╭──

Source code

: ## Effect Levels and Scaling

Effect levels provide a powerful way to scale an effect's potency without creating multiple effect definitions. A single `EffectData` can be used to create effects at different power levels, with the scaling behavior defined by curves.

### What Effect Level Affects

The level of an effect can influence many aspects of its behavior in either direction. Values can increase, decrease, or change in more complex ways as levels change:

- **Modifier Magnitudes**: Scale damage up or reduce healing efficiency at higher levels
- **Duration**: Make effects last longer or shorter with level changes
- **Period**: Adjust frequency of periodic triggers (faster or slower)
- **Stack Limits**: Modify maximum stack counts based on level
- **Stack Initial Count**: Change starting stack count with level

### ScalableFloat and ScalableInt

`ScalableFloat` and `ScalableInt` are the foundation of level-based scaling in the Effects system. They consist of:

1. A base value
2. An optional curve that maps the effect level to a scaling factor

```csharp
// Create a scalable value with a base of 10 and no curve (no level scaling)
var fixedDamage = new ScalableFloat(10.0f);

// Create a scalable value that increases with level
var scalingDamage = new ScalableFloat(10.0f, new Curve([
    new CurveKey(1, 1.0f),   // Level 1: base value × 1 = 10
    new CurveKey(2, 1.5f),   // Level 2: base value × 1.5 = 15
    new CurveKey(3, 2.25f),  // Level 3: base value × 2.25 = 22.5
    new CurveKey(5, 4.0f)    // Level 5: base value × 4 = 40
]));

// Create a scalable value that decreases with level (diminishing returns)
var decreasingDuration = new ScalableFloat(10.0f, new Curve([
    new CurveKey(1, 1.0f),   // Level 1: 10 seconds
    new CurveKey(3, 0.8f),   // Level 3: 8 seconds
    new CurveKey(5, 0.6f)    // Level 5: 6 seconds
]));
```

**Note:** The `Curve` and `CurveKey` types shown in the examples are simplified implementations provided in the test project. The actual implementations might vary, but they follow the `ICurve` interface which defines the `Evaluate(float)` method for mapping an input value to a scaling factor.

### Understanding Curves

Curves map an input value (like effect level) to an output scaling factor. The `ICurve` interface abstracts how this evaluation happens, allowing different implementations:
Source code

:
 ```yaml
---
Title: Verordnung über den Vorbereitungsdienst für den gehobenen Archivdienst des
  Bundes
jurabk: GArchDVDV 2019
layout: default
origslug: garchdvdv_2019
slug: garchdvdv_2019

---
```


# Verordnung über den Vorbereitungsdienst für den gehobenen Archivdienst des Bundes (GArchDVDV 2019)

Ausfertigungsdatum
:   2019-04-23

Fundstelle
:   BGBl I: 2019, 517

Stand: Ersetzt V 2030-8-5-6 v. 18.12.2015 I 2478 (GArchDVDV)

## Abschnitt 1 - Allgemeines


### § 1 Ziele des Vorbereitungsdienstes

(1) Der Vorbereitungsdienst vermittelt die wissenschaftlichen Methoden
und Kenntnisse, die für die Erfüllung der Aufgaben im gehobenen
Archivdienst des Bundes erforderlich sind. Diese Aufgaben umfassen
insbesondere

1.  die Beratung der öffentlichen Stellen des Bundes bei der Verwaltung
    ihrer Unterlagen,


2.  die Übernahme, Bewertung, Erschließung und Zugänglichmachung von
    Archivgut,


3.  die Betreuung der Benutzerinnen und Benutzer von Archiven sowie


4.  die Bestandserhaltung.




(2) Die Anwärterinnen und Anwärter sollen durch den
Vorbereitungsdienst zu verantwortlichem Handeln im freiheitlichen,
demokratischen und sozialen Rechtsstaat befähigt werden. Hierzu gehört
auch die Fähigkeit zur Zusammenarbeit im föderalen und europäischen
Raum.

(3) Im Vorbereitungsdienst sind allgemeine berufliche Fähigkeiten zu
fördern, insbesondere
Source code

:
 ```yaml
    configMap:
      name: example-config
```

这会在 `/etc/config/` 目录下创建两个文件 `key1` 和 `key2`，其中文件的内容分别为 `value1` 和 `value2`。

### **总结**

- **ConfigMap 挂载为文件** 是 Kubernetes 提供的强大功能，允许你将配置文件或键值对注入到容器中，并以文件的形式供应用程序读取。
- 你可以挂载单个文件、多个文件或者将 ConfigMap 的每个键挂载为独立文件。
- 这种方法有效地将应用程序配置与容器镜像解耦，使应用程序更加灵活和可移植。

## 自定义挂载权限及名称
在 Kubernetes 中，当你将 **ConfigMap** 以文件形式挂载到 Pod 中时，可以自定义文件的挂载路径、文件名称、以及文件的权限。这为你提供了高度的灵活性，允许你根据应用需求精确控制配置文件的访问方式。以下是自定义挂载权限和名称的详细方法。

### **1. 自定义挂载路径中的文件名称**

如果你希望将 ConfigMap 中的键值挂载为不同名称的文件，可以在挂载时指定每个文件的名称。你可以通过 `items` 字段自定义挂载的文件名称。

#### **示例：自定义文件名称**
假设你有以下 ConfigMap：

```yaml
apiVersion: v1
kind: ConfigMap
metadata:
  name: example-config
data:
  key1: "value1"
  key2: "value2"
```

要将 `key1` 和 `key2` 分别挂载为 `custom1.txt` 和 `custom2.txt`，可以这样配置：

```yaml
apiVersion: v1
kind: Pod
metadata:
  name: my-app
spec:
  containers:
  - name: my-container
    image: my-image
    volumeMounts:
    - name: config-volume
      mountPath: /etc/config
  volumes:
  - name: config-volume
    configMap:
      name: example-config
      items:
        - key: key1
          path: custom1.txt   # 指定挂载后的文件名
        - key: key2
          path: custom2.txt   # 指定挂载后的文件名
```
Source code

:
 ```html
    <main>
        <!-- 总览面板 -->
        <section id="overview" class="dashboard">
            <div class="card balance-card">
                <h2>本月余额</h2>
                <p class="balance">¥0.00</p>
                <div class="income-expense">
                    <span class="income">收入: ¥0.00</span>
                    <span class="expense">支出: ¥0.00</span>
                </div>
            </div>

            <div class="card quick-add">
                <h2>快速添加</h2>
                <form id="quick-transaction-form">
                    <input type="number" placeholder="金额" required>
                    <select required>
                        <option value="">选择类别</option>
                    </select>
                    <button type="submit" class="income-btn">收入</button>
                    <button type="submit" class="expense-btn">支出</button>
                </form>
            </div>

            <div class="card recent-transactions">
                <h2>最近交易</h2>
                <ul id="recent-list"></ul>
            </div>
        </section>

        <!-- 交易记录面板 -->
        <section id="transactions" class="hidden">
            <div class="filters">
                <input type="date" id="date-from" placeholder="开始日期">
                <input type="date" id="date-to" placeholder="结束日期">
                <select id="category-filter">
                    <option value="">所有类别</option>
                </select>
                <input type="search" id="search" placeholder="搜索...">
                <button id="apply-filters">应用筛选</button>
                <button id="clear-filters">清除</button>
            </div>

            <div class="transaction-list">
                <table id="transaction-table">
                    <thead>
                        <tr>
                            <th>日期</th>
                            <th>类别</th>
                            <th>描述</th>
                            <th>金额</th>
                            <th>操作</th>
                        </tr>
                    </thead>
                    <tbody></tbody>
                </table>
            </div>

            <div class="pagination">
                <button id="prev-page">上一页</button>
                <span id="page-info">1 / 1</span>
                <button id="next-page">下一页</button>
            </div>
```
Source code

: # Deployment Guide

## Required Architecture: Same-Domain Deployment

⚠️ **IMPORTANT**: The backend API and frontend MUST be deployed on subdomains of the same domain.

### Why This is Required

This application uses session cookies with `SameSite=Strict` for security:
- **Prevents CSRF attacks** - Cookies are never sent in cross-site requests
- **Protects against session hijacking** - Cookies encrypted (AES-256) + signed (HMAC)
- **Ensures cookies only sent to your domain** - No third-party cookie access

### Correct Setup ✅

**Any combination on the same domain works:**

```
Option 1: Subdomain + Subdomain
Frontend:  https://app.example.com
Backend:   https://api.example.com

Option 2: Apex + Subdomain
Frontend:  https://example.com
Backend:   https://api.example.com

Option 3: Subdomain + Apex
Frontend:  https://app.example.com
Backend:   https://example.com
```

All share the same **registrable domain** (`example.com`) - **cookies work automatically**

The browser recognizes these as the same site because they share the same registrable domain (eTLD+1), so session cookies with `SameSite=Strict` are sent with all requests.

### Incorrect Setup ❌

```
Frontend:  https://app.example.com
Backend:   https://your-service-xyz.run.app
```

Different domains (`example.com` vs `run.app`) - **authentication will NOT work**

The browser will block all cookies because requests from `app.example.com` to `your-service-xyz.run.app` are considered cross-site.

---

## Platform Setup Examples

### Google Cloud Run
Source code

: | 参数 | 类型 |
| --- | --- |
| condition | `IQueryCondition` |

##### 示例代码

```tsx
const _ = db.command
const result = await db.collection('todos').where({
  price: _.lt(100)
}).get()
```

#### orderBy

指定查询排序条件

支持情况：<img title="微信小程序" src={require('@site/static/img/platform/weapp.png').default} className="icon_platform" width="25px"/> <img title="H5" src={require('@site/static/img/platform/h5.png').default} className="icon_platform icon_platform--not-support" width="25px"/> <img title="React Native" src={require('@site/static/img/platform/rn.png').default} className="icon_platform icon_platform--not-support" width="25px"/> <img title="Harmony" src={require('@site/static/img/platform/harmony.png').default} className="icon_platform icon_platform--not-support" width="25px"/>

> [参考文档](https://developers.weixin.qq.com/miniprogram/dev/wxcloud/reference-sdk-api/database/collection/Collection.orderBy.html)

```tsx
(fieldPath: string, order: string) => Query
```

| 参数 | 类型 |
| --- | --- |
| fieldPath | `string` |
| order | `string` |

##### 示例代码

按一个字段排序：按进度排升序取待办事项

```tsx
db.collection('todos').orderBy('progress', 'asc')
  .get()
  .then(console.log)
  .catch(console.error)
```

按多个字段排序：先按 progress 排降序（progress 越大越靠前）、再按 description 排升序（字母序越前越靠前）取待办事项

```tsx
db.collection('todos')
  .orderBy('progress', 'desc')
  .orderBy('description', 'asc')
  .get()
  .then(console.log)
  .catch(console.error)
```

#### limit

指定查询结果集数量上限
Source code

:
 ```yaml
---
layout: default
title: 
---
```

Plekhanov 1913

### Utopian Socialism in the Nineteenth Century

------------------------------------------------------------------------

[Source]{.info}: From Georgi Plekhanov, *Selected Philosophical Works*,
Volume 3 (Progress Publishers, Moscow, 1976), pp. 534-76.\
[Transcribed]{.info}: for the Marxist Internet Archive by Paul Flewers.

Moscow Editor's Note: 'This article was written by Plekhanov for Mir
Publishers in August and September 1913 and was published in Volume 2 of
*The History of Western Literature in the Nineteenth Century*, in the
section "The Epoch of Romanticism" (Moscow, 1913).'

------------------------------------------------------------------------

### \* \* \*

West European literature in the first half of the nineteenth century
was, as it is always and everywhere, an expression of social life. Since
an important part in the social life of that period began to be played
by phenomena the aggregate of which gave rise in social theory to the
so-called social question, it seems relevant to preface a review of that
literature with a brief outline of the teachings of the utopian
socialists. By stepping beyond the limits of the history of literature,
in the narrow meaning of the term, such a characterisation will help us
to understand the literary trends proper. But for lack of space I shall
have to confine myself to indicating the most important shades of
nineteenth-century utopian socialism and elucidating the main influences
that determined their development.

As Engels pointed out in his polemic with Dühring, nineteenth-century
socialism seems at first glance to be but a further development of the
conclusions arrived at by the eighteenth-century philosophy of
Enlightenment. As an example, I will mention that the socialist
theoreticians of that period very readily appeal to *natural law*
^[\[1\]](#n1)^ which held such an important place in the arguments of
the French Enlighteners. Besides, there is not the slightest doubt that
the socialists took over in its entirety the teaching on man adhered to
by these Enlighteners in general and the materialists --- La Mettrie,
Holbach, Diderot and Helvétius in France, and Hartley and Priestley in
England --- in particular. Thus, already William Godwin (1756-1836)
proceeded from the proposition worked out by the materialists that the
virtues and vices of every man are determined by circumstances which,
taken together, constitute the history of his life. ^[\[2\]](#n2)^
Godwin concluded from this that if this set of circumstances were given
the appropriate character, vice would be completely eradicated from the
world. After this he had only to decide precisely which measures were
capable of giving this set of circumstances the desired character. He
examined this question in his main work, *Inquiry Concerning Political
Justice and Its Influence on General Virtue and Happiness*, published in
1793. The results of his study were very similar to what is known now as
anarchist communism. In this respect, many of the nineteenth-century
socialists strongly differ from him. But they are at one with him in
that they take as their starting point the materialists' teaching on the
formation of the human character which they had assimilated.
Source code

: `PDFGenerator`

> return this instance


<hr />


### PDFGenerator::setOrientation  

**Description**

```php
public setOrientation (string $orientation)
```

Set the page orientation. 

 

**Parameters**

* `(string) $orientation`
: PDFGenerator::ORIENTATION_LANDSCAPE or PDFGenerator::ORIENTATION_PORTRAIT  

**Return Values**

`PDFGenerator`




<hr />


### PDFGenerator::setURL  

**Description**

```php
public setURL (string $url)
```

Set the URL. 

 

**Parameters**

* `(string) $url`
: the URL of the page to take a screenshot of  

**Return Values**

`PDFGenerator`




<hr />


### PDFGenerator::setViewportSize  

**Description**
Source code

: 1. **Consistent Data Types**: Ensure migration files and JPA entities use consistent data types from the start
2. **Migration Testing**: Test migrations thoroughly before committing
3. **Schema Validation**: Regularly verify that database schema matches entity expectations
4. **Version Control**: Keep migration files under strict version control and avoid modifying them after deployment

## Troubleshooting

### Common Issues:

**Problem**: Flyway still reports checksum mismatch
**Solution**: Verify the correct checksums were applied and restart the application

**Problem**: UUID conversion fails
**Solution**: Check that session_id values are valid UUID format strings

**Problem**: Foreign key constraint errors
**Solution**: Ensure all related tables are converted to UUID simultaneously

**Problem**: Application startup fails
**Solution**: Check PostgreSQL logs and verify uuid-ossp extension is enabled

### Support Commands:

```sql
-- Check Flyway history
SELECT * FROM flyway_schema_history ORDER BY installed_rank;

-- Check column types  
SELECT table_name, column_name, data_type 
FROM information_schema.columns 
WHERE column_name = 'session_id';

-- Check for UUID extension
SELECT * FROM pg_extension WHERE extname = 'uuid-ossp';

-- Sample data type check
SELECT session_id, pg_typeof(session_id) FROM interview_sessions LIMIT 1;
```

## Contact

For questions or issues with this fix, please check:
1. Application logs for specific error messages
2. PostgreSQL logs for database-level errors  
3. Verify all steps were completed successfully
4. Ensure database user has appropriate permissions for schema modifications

╰──

■ **Exercise details**
How many lines in the listing above contain "because"? Give only the number.

■ **Exercise output**
2